Big Tobacco Fined for Fueling Black Market in U.K.
Companies use bogus smuggling claims to fight tobacco control measures, then foster black markets themselves
Posted by: Editor | Nov 17, 2014
For years, the major tobacco companies have fought cigarette tax increases and other tobacco control measures by claiming they will spark massive increases in cigarette smuggling and black markets. But stories in The Wall Street Journal (subscription only), The Guardian and other media reveal that British American Tobacco (BAT), the world’s second largest multinational tobacco company, has been supporting – and profiting from – the same cigarette smuggling schemes that tobacco companies claim are caused by policies to reduce tobacco use.
According to the article, U.K. regulators have fined BAT $1.03 million for oversupplying cigarettes into the low-tax Belgium market to be smuggled back into the U.K., where tobacco taxes are much higher. This tactic violates U.K. law.
For years, tobacco companies have argued against virtually any policy to reduce tobacco use by claiming that it will lead to an increase in illicit trade. But the Wall Street Journal article adds to already-established evidence that tobacco companies themselves often encourage illicit trade as a way to increase profits.
"For years, politicians in the U.K. and other parts of the European Union have alleged that tobacco companies effectively endorse smuggling by intentionally oversupplying cigarettes in low-tax jurisdictions, knowing they will be purchased there and brought back to higher-tax regions," the article states.
The tobacco companies’ long history of relying on the illegal sales of cigarettes has been documented in Africa, Asia, Europe, the Middle East, South and Central America, Canada and the U.S. Internal documents show that tobacco executives have coordinated with distributors directly in charge of smuggling to discuss details of the smuggling operations, including destinations, brands, routes, quantities and prices. Tobacco companies have also knowingly supplied tobacco products used in cigarette smuggling operations by illegal drug traffickers seeking to launder money.
Tobacco use is the world’s leading cause of preventable death. Tobacco killed 100 million people in the 20th century and is projected to kill one billion people in the 21st century unless governments act now to prevent it. The good news is that we know how to win the fight against tobacco. Science and experience have identified proven, cost-effective solutions, including tobacco tax increases, comprehensive smoke-free laws, graphic health warnings, and bans on tobacco advertising, promotions and sponsorships.
Although tobacco companies and industry-funded organizations argue that tobacco taxes and other proven measures greatly increase illicit trafficking, independent research shows otherwise.

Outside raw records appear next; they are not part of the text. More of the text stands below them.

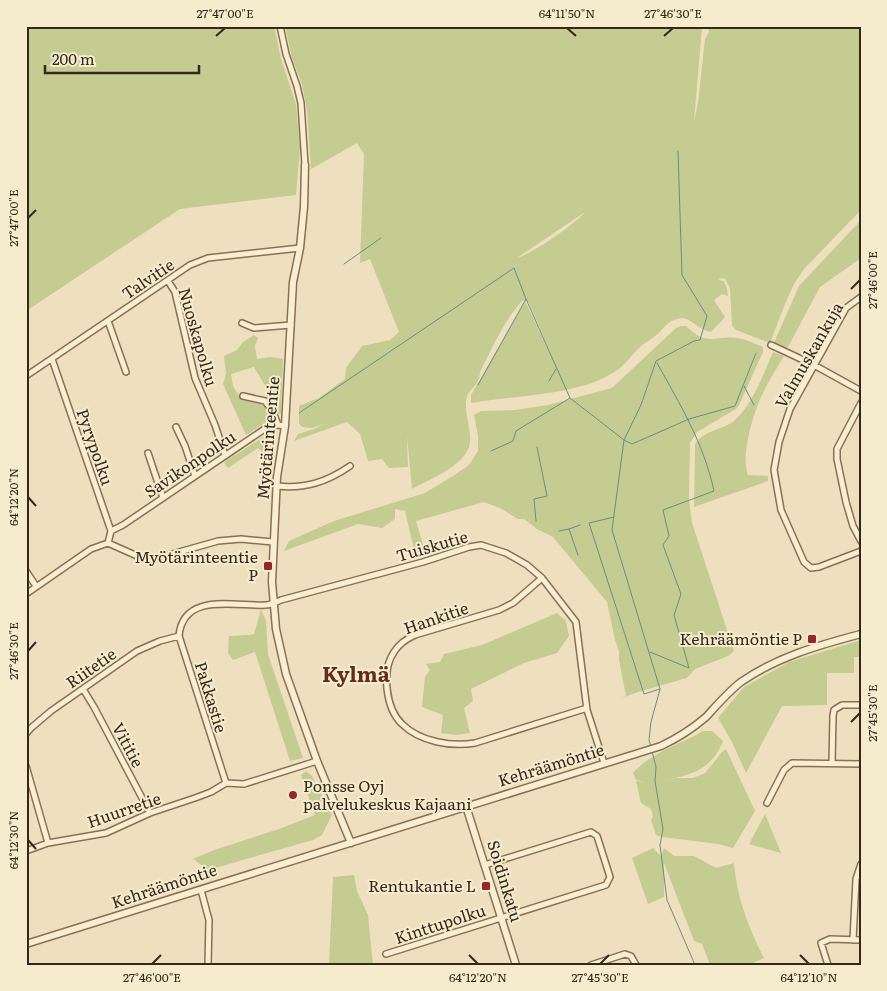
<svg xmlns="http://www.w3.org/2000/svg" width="887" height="991" font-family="Literata,serif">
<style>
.green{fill:#c4cc92;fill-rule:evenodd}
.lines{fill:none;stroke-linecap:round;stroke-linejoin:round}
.stream{stroke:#698d85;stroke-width:1}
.minor-casing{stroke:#867157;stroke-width:8}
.tertiary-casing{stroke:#867157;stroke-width:9}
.minor{stroke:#f9eed1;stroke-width:5}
.tertiary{stroke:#f9eed1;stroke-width:6}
.ticks{fill:none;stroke:#35281b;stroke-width:2}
.poi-dot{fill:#962726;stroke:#f5ebcd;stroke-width:2}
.labels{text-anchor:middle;stroke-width:4;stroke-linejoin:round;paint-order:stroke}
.street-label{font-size:16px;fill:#35281b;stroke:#f5ebcd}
.poi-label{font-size:16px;fill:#35281b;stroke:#f5ebcd;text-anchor:end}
.district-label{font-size:21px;font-weight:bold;fill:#632b1a;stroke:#f5ebcd}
.neatline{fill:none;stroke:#35281b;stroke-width:2}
.ticks-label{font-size:12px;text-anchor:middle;fill:#35281b}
</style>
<rect width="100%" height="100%" fill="#eee0be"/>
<path class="green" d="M26,26H274L281,59L296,104L300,147L296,195L180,209L26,311Z
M285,26H702L694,121L698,103L705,39L709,32L708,26H861V210L804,269L794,284L785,304L770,343L736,330L732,326L730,288L725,279L720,278L719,280L724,281L727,289L728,296L722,294L714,300L725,317L711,332C698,331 689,314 677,319C669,321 664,327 659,333C652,339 644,343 638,349C631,356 624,366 616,371C580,396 514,395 471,403V395L525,301L555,363L529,303L526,300L522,301C504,321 493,346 481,370C479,374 480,378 478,381C475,387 469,390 467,397C462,415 477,437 466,453C456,469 428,480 412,489L407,436L408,467L389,468L382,459L368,461L360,434L347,422L294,441L298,434L314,429L325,423L313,428L302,427L299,423V406L319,398L345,379L346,368L362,346L390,340L399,332L370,259L360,263L364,154L357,143L311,169L307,110L302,84L292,58ZM585,212C576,223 532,254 517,258Z
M861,220V258L820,287L788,347L780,348L773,345L799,286Z
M681,326H686C709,349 716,333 741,339C748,340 756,344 763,347V352L739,405L736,409L697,432L690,443L689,500L692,523L734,651L728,656L695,669L687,678L638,692L619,699L626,696L619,660V651L615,640L607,602L553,537L537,529L524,519H518L500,508L484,502L416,521L426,555L416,558L405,511L395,509V519L382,528L358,524L284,551L289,541L334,521L425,493L456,474L469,465L478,451V436L474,415L481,411L515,410L548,405L612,388L676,328Z
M254,335L258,338L255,346L257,359L270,357L283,359L281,413L276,415L267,400V389L254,367L231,374L233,386L240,397C255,403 266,400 271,419L246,435L223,384L226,373L224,356L237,350L243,342Z
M773,352L784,356C777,368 769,380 763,393C754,411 740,456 748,475L768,476V481L694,507L695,444C707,428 722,431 735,420C752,405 764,373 773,352Z
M270,433L273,438L272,447L264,453L258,448L228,468L224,462Z
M261,609L266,621L268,654L303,758L290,761L255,652L233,660L228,653L229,636L250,635L254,634Z
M557,613L566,621L569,636L557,653L524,663L471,689L473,701L464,708L470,733L456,735L441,733L443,715L422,707L425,677L430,670L426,664L440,662L444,654L482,645Z
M861,640V657H854V673H827V705L782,706L746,773L732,742L718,718L744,687L789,662Z
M703,731H712L723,741C710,774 685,776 654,782L677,778H693L705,773L723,751L726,749L755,811L733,848L718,844L662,837L656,835L651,820L653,816L651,809L641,803L636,781L645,782L636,780L633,773C651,752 680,745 703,731Z
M306,771L312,776L332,815L322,835L313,840L208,870L193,859L214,850L279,829L315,815L301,775Z
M765,814L781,853L749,844Z
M653,848L661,856L664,848L674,856H694L716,868L734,863C737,898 748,927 764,958L748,965H710L702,944L694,941L664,863V897L648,904L632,858Z
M354,875L357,891L368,915L373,965H329L333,877Z"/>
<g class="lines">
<path class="stream" d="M344,264L381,238
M549,381L556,369
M478,385L526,299L570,398
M744,386L754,405
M299,413L514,268L526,299
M491,451L513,441L516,431L570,398L624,440L632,444L689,419L735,406L756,353
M614,517L589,523L644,694L660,689
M536,521L534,499L547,496L537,447
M569,529L580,525
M559,531L569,529L578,555
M650,652L689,668L674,615L681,594L663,545L669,536L663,510L714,491C704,444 680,404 657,363
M651,747L649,740L651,722L660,689L612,530L624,440L641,405L656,361L694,341L700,340L707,316L682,275L678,151
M652,751L656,767L655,781L663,829L660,845L667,900L695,965"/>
<defs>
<path id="minor" d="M280,26L286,54L297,86L301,103L305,165
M168,281L175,292L195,378L215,425L225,455
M861,297L846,308L790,409L779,442L774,470L781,510L804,562L811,568L819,567L861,551
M108,321L126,372
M242,323L254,328L291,325
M771,345L814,365L861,391
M52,359L111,531L108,543
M26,376L190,265L208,258L300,248
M243,396L265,401L273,412L278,425
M861,403L837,449V459L846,502L853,526L861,541
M176,427L185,446L195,476
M148,453L163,498
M277,486C305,489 327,482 350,466
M111,531L123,525L269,426L278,425L285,426
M26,571L36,586
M542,578L513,603L499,610L415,635C406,639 399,644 394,652C381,671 386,709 402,724C420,742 452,747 475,743L584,709L587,710
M26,594L91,549L108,543L144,559L151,560L218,541L241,539L273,542
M83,689L94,707L150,813
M26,734L31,728L51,711L137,651L160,641L179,636
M317,761L244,784L226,783L179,636C183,591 237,607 266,605C271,605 276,602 281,600L423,562L469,547L481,545L506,553L527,565L542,578L576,622L587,710L604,763
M832,763L833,716L834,710L842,705H861
M26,766L48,843
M767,803L784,770L792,763L861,764
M26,851L48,843L106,833L150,813L195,798L211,792L226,783
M201,890L209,920L208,965
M853,940L856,879L861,864
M386,954L606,885L610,877L597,836L591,832L485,865
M591,965L625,954L631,956L636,965
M828,965L821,943L830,939L861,940"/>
<path id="tertiary" d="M305,165L304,207L300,248L293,282L285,426L277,477L272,582L276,629L286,674L317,761L351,843
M466,806L516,965
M26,944L661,746C678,738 692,729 706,717C717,705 728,692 741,682C777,657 819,645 861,634"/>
</defs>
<use href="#minor" class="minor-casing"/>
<use href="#tertiary" class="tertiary-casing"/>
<use href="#minor" class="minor"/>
<use href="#tertiary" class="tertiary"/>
</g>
<path class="ticks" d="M567,28L576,36M216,36L225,28M664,36L673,28M28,218L36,210M851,289L860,280M28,497L36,506M28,651L36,642M851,722L860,713M28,840L36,849M469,955L478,964M800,955L809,964M152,964L161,955M600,964L609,955"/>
<g class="poi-dot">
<rect x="263" y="561" width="10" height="10" rx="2.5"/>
<rect x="807" y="634" width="10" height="10" rx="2.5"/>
<circle cx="293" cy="795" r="5"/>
<rect x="481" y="881" width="10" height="10" rx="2.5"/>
</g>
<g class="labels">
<g class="street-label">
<text transform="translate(148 279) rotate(-34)" y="6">Talvitie</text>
<text transform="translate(198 337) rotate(74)" y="6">Nuoskapolku</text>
<text transform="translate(809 355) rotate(-60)" y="6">Valmuskankuja</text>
<text transform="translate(268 438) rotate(-85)" y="6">Myötärinteentie</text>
<text transform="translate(95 447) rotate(71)" y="6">Pyrypolku</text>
<text transform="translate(190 464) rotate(-34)" y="6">Savikonpolku</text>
<text transform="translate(432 546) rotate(-16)" y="6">Tuiskutie</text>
<text transform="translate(436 618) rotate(-19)" y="6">Hankitie</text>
<text transform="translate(91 668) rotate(-35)" y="6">Riitetie</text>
<text transform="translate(211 697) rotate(73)" y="6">Pakkastie</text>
<text transform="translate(128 745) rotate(62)" y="6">Vititie</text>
<text transform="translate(551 765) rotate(-17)" y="6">Kehräämöntie</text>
<text transform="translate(124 810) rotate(-19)" y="6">Huurretie</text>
<text transform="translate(505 881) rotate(73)" y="6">Soidinkatu</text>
<text transform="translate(164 886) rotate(-18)" y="6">Kehräämöntie</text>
<text transform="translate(440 924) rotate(-18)" y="6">Kinttupolku</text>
</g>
<g class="poi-label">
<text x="258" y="563">Myötärinteentie<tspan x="258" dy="18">P</tspan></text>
<text x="802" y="645">Kehräämöntie P</text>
<text x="303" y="792" text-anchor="start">Ponsse Oyj<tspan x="303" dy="18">palvelukeskus Kajaani</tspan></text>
<text x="476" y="892">Rentukantie L</text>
</g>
<g class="district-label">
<text x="356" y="682">Kylmä</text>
</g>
</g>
<rect width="887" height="991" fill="none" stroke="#f5ebcd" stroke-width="55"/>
<path d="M45 65v8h154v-8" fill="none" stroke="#35281b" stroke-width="2.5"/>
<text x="52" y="65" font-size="15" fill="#35281b" stroke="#f5ebcd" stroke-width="4" paint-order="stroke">200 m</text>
<rect x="28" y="28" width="832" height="936" class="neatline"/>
<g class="ticks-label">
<text x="225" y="18">27°47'00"E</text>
<text x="567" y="18">64°11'50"N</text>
<text x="673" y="18">27°46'30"E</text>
<text transform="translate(14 218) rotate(-90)" y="4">27°47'00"E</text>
<text transform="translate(873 280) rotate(-90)" y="4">27°46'00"E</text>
<text transform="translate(14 497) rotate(-90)" y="4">64°12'20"N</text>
<text transform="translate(14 651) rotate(-90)" y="4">27°46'30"E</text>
<text transform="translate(873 713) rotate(-90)" y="4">27°45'30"E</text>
<text transform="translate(14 840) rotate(-90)" y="4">64°12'30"N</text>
<text x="152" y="982">27°46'00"E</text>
<text x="478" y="982">64°12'20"N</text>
<text x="600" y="982">27°45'30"E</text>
<text x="809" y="982">64°12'10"N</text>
</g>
</svg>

Even if some illicit trade does occur, governments that implement tobacco control measures succeed in reducing tobacco use, saving lives and, in the case of tobacco taxes, raising revenue. The best responses to illicit trade are to strengthen tax collection efforts, support law enforcement and implement stronger criminal penalties.
Incidents like the U.K. fine on BAT show policymakers that the tobacco industry is not a credible voice in conversations about illicit trade or public health.